Die US-Notenbank Fed kann nichts tun, um die Inflation zu stoppen, denn sie kommt von der Angebotsseite, auf die die Fed keinen Einfluss hat. Höhere Zinssätze werden das Ölangebot nicht erhöhen. Die Fed hat kein Mandat, nach Öl zu bohren oder Erdgasvorkommen zu entdecken. Die Fed ist im Wesentlichen hilflos.

Ein Tropfen (Öl) auf den heißen Stein

Um die Gaspreise zu senken, plant Biden die Freigabe von 1 Million Barrel Öl pro Tag aus der strategischen Erdölreserve. Das wird aber überhaupt nichts bewirken. Hier ist der Grund dafür: Die USA verbrauchen etwa 20 Millionen Barrel Öl pro Tag. Die Freigabe von 1 Million Barrel aus der Reserve erhöht das Angebot also nur um etwa 5 %. Das Angebot wird jedoch nicht wirklich erweitert, weil die Importeure einfach ihre Einfuhren reduzieren oder die einheimischen Bohrer ihre Produktion verringern werden, um das neue Angebot an Öl auszugleichen.

In den USA hat es nie eine Ölknappheit gegeben, sodass die Hinzufügung einer neuen Ölquelle eine Knappheit, die nie existierte, nicht beheben kann. Sie führt lediglich dazu, dass ein Teil des Öls an andere Abnehmer umgeleitet wird.

Öl ist ein globaler Markt. Der Preis wird hauptsächlich an den Terminbörsen in London und New York festgesetzt. Diese Märkte orientieren sich an einer Vielzahl von Marktvariablen, von denen die Entnahme aus der Reserve nur eine ist.

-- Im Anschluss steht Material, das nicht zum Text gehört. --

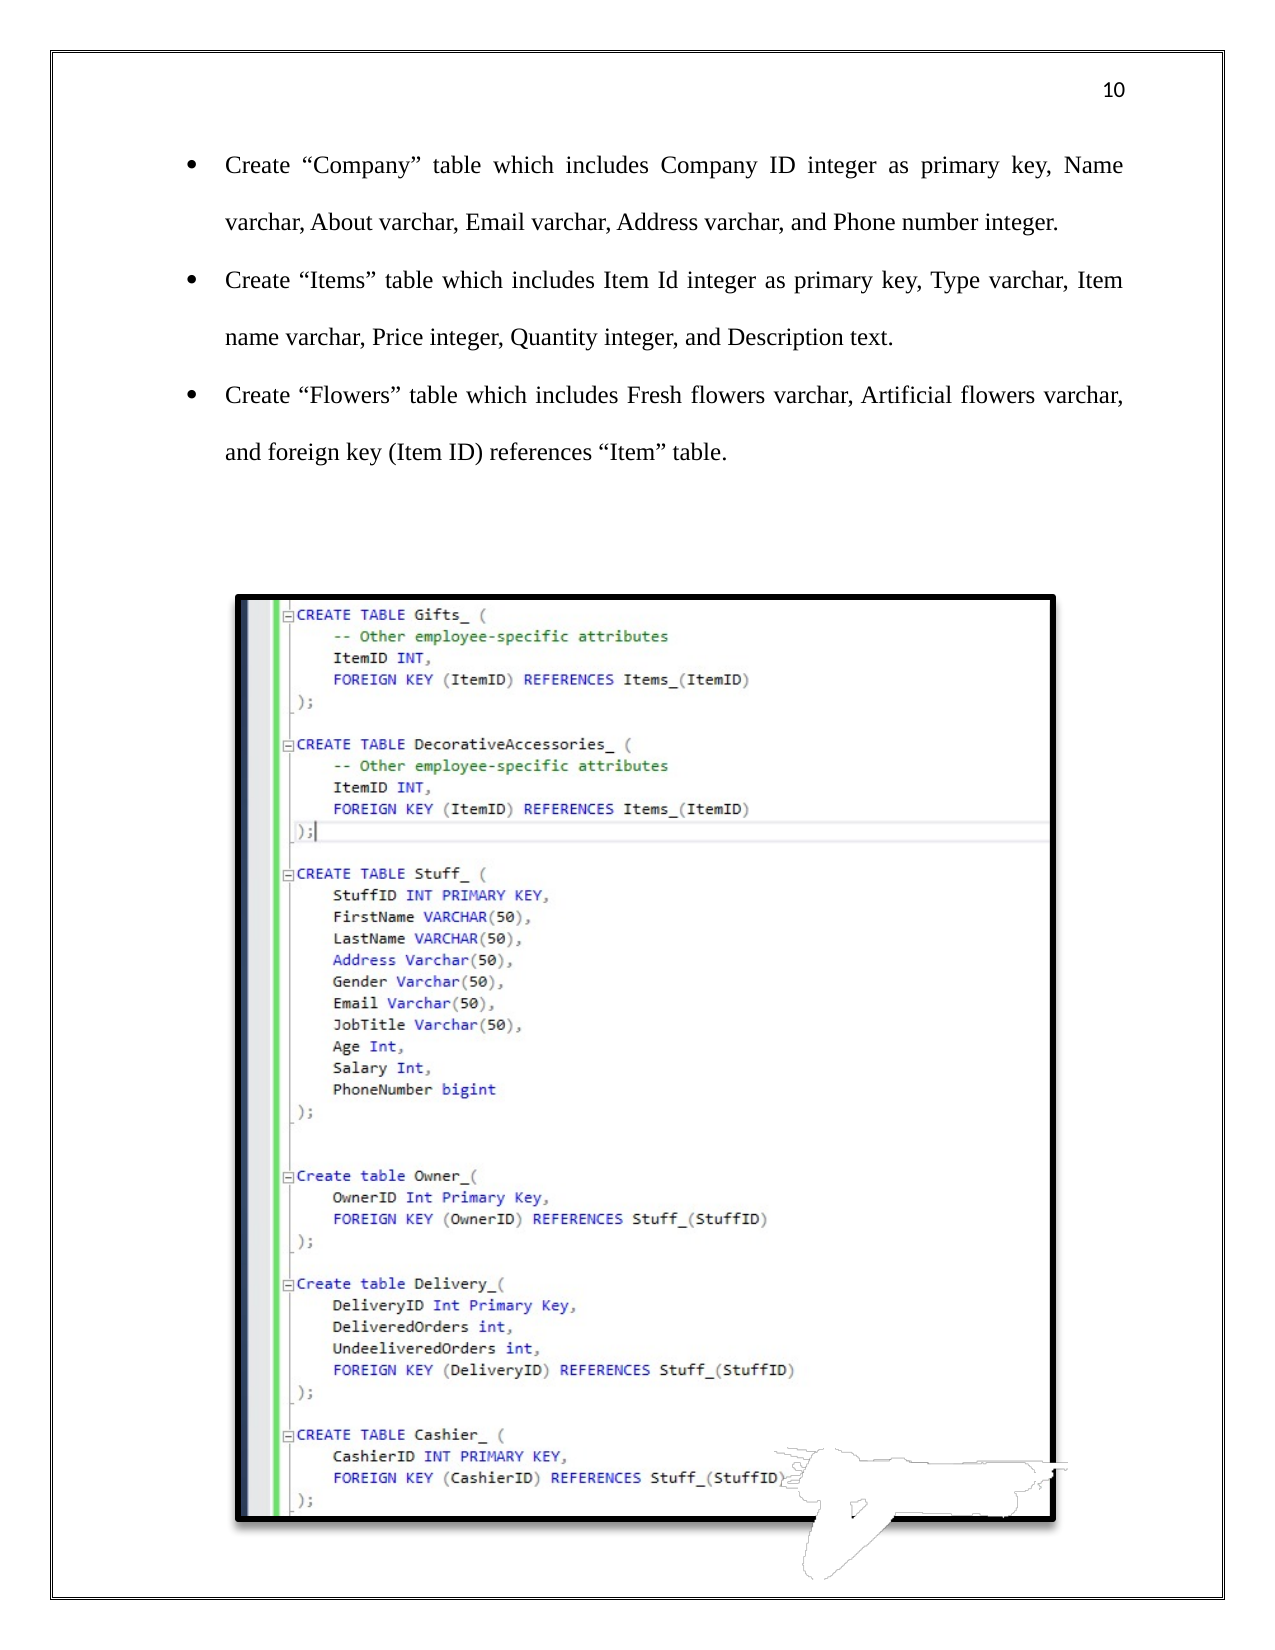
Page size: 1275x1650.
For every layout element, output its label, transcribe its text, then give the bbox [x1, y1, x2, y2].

list Create “Company” table which includes Company ID integer as primary key, Name varchar, About varchar, Email varchar, Address varchar, and Phone number integer. [187, 150, 1125, 236]
list Create “Flowers” table which includes Fresh flowers varchar, Artificial flowers varchar, and foreign key (Item ID) references “Item” table. [187, 380, 1125, 466]
picture [241, 600, 1068, 1580]
list Create “Items” table which includes Item Id integer as primary key, Type varchar, Item name varchar, Price integer, Quantity integer, and Description text. [187, 265, 1125, 351]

Tatsächlich beträgt die weltweite Produktion etwa 92 Millionen Barrel pro Tag, sodass die US-Reserven nur 1,08 % der Gesamtproduktion ausmachen. Das ist kaum genug, um den Weltmarktpreis in die eine oder andere Richtung zu beeinflussen.

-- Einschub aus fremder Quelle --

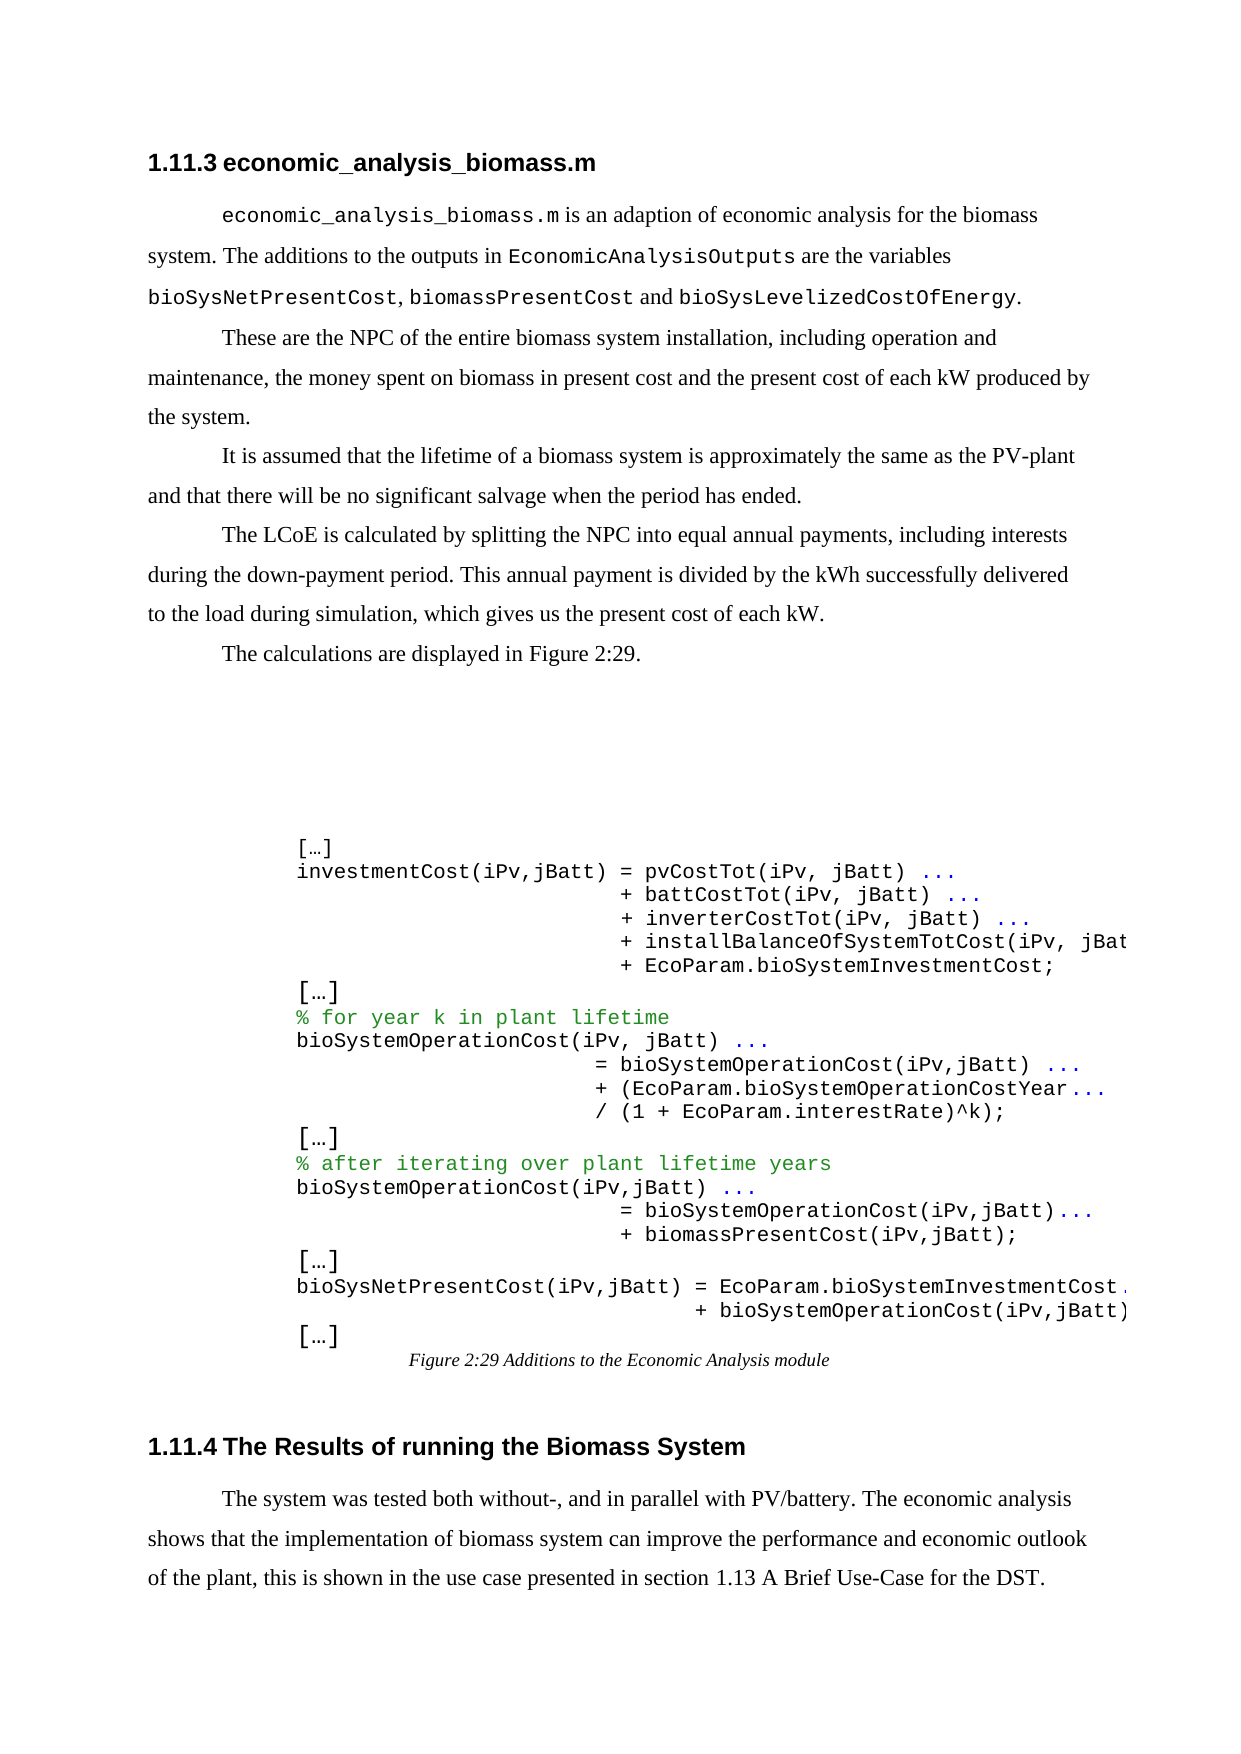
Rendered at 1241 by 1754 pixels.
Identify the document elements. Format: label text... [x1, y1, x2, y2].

Ein billiger politischer Gag

Außerdem ist es so, dass die US-Raffinerien nicht in der Lage sind, die Art von Öl aus der Reserve zu verarbeiten, ohne dass erhebliche Änderungen im Verarbeitungsprozess vorgenommen werden müssen, die Zeit in Anspruch nehmen. Kurz gesagt, das Öl aus der Reserve lässt sich nicht ohne Weiteres in ein raffiniertes Produkt umwandeln und wird nur minimale Auswirkungen auf die Gaspreise der Verbraucher haben.

Schließlich ist die strategische Erdölreserve strategisch gedacht. Sie ist kein Instrument zur kurzfristigen Preismanipulation, sondern soll den USA im Falle eines Krieges oder einer Naturkatastrophe, von der die USA direkt betroffen sind, ein Polster bieten.

Bidens Freigabe wird dieses Polster verringern und die USA anfälliger für eine echte Katastrophe machen. Die Freigabe von Teilen der Erdölreserve wird sich nicht auf den Preis an der Zapfsäule auswirken und auch nicht auf den Weltmarktpreis, aber sie wird die USA anfälliger werden lassen. Es ist ein billiger und gefährlicher Publicity-Gag.

Unterm Strich gibt es für die US-Notenbank praktisch nur eine Möglichkeit, die Inflation zu stoppen. Das ist die Anhebung der Zinssätze, bis sie eine Rezession verursachen. Es ist eine berechtigte Frage, ob die Heilung (Rezession) schlimmer ist als die Krankheit (Inflation).

Da wir es mit einer inkompetenten US-Notenbank zu tun haben, kann es sogar sein, dass wir sowohl Inflation als auch Rezession bekommen.